(Saved entries)

───

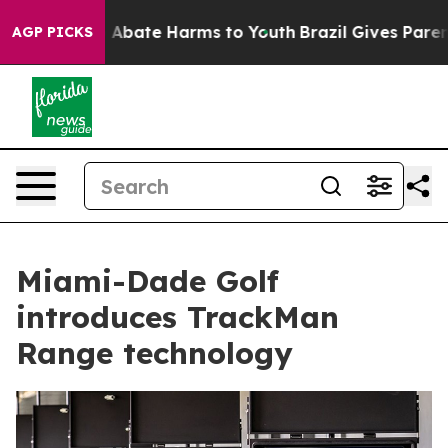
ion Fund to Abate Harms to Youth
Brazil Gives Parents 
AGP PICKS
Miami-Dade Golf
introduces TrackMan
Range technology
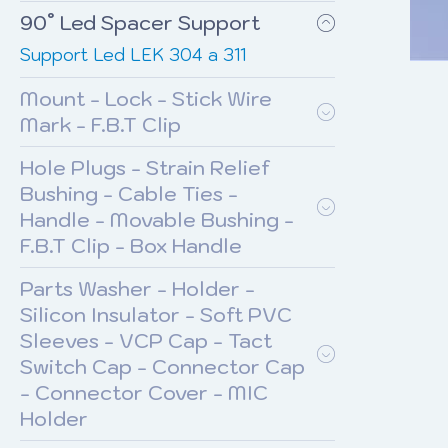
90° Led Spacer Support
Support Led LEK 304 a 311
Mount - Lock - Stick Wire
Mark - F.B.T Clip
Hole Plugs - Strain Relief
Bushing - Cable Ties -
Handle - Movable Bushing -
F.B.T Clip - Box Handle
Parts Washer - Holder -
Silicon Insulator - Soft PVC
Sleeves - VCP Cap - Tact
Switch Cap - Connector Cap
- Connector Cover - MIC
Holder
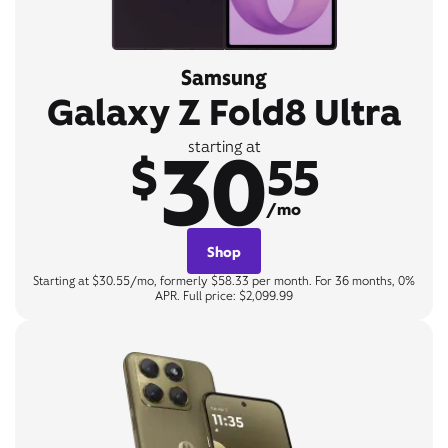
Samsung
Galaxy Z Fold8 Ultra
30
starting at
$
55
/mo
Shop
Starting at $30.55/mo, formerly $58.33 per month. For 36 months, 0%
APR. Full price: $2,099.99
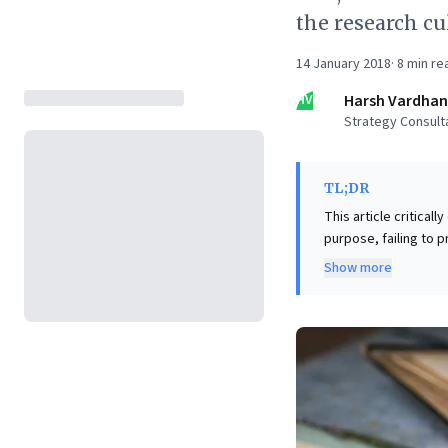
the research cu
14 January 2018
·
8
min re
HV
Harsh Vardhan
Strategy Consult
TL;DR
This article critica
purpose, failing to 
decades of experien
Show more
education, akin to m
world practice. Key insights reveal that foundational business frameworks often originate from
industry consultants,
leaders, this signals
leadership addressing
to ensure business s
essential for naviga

───

**WHAT YOU SHOULD DO**. A line belongs in the answer if it contains the word "business"; copy every such line from the data above.

**YOUR RESPONSE**.
world practice. Key insights reveal that foundational business frameworks often originate from
to ensure business s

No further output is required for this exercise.